▶ _Problem details_:
Show every line of the data below that includes the word "down".

▶ _Material provided_:
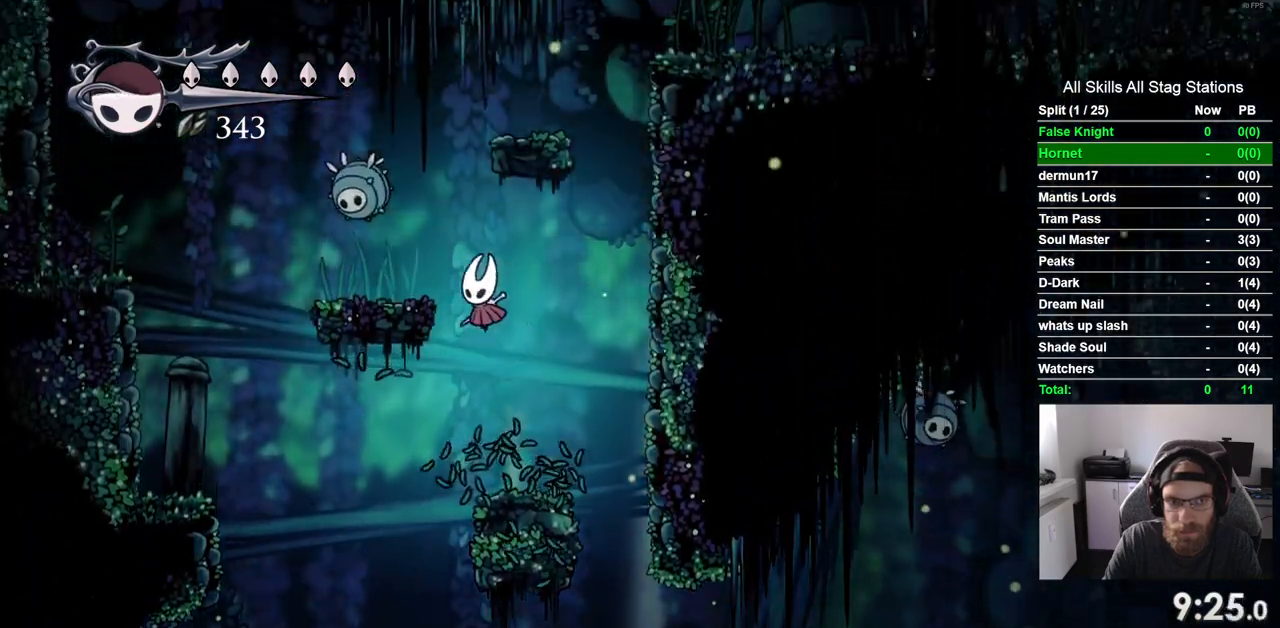
{"buttons": ["CROSS", "DPAD_LEFT"], "left_stick": "center", "right_stick": "center", "events": [[133, "DPAD_UP", "up"], [217, "CROSS", "up"], [317, "DPAD_LEFT", "up"], [467, "DPAD_LEFT", "down"], [500, "CROSS", "down"]]}
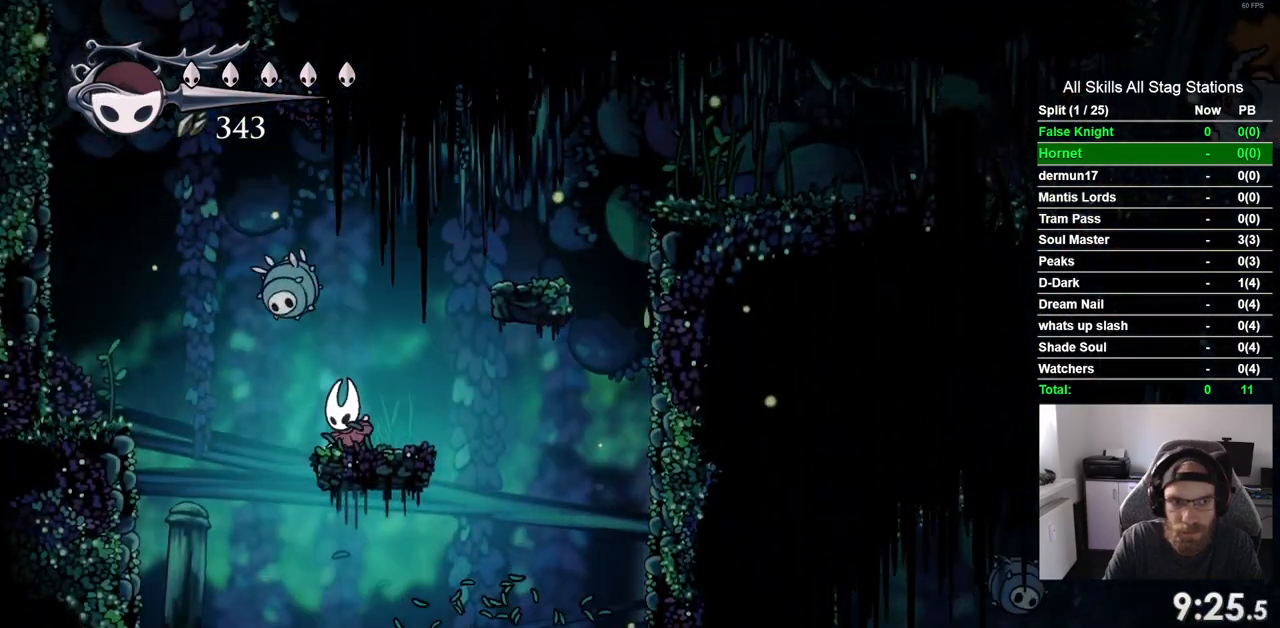
{"buttons": [], "left_stick": "center", "right_stick": "center", "events": [[17, "DPAD_UP", "down"], [83, "SQUARE", "down"], [133, "DPAD_LEFT", "up"], [183, "DPAD_RIGHT", "down"], [200, "CROSS", "up"], [250, "SQUARE", "up"], [350, "DPAD_RIGHT", "up"], [350, "DPAD_UP", "up"]]}
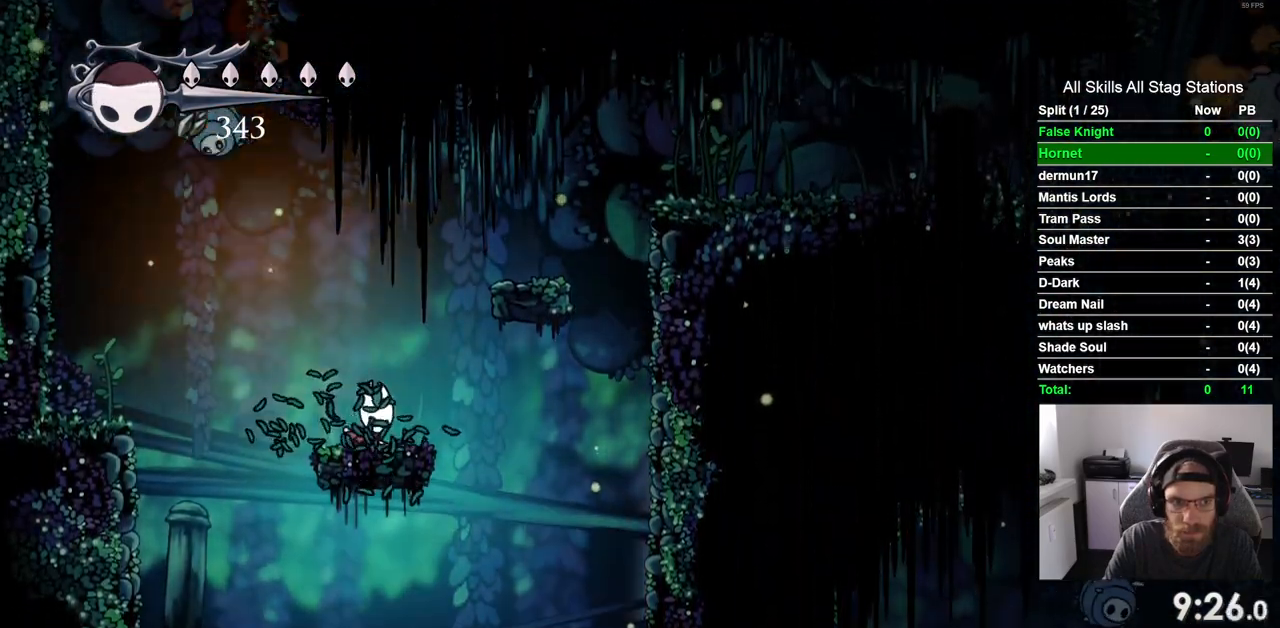
{"buttons": [], "left_stick": "center", "right_stick": "center", "events": [[33, "CROSS", "down"], [33, "DPAD_RIGHT", "down"], [383, "CROSS", "up"], [467, "DPAD_RIGHT", "up"]]}
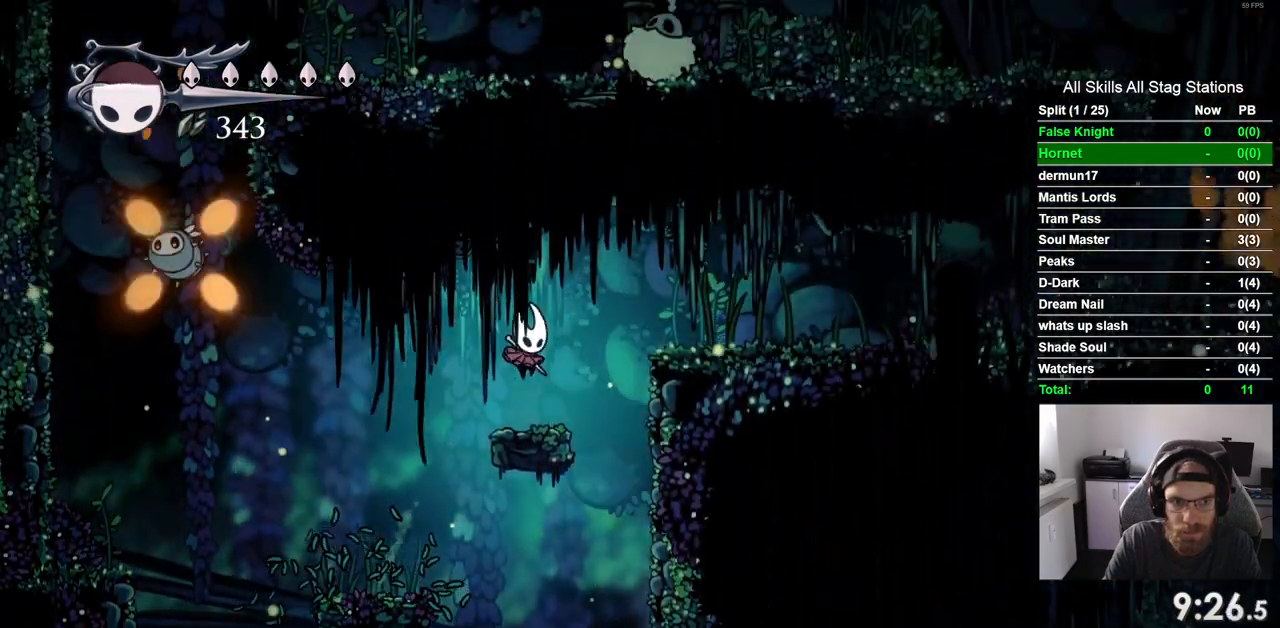
{"buttons": ["DPAD_RIGHT"], "left_stick": "center", "right_stick": "center", "events": [[117, "DPAD_RIGHT", "down"], [150, "CROSS", "down"], [450, "CROSS", "up"]]}
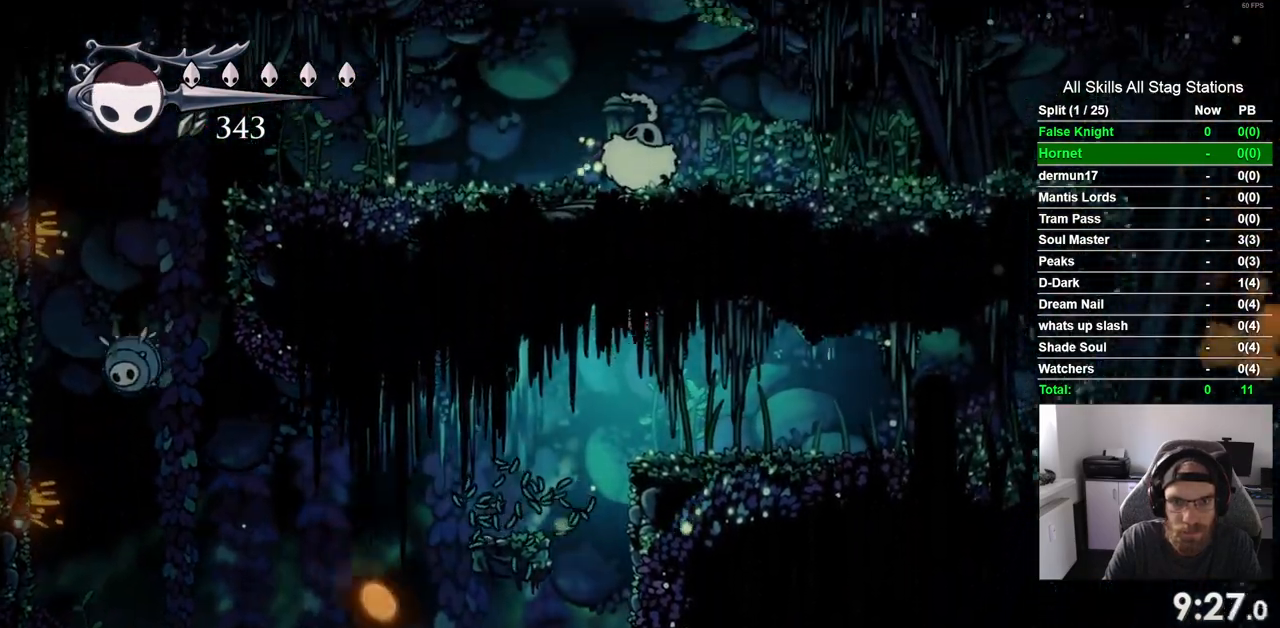
{"buttons": ["DPAD_RIGHT"], "left_stick": "center", "right_stick": "center", "events": []}
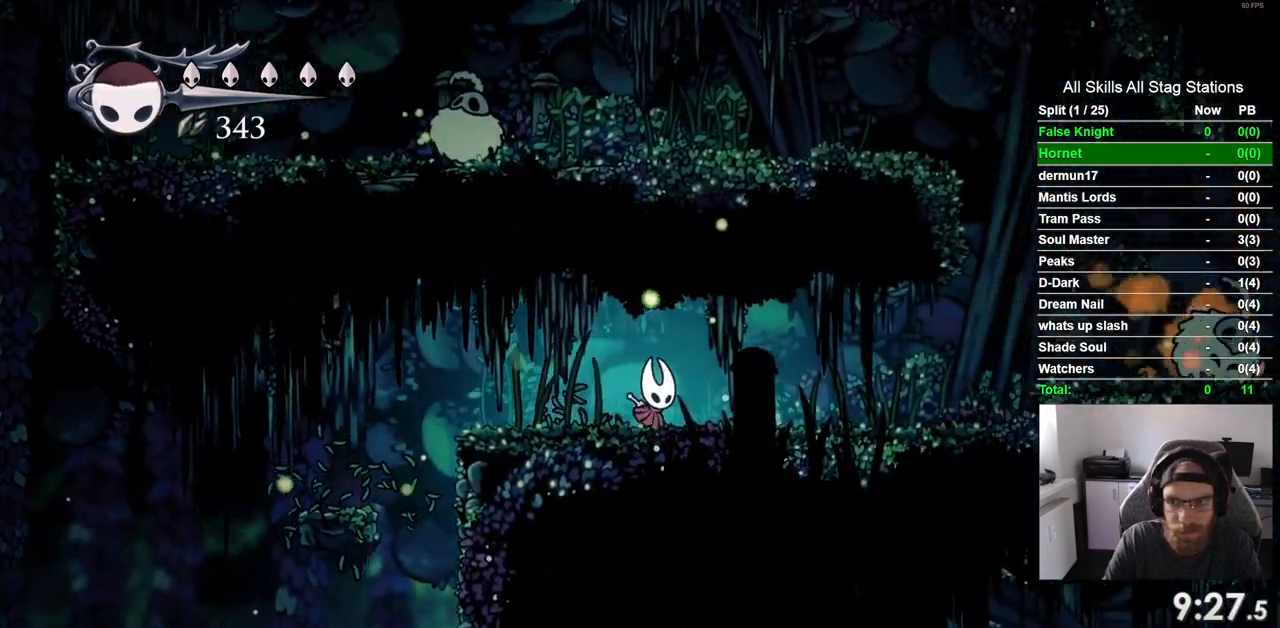
{"buttons": ["DPAD_RIGHT"], "left_stick": "center", "right_stick": "center", "events": []}
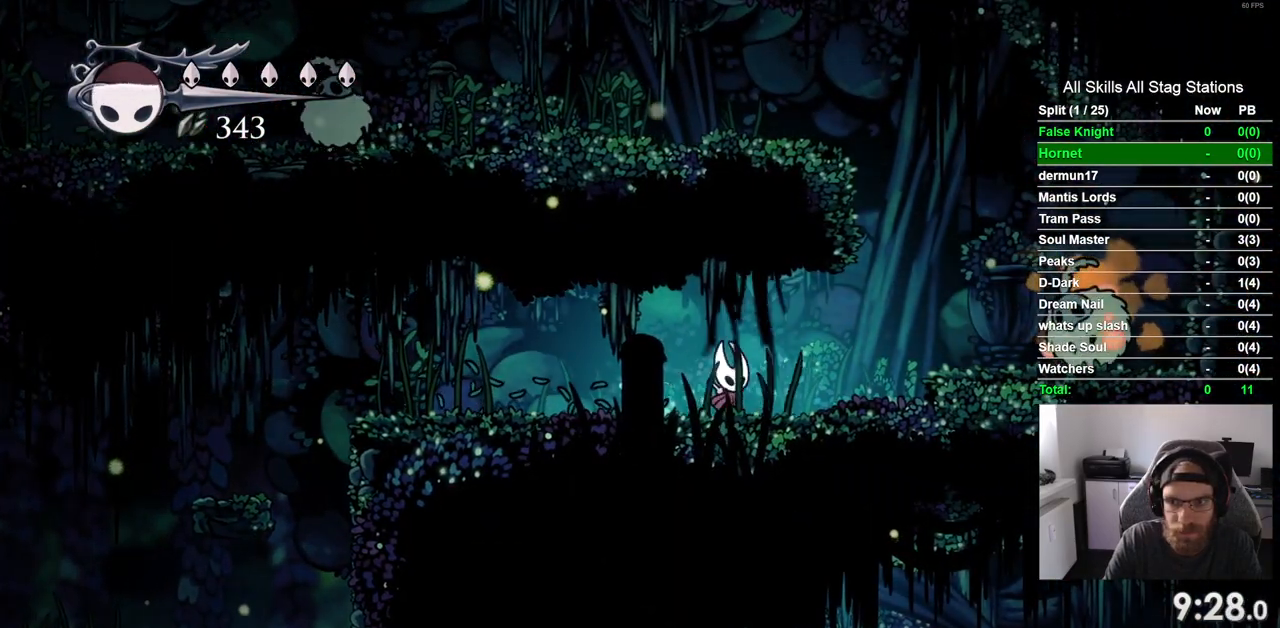
{"buttons": ["DPAD_RIGHT"], "left_stick": "center", "right_stick": "center", "events": [[133, "CROSS", "down"], [367, "CROSS", "up"]]}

▶ _Written answer_:
{"buttons": ["CROSS", "DPAD_LEFT"], "left_stick": "center", "right_stick": "center", "events": [[133, "DPAD_UP", "up"], [217, "CROSS", "up"], [317, "DPAD_LEFT", "up"], [467, "DPAD_LEFT", "down"], [500, "CROSS", "down"]]}
{"buttons": [], "left_stick": "center", "right_stick": "center", "events": [[17, "DPAD_UP", "down"], [83, "SQUARE", "down"], [133, "DPAD_LEFT", "up"], [183, "DPAD_RIGHT", "down"], [200, "CROSS", "up"], [250, "SQUARE", "up"], [350, "DPAD_RIGHT", "up"], [350, "DPAD_UP", "up"]]}
{"buttons": [], "left_stick": "center", "right_stick": "center", "events": [[33, "CROSS", "down"], [33, "DPAD_RIGHT", "down"], [383, "CROSS", "up"], [467, "DPAD_RIGHT", "up"]]}
{"buttons": ["DPAD_RIGHT"], "left_stick": "center", "right_stick": "center", "events": [[117, "DPAD_RIGHT", "down"], [150, "CROSS", "down"], [450, "CROSS", "up"]]}
{"buttons": ["DPAD_RIGHT"], "left_stick": "center", "right_stick": "center", "events": [[133, "CROSS", "down"], [367, "CROSS", "up"]]}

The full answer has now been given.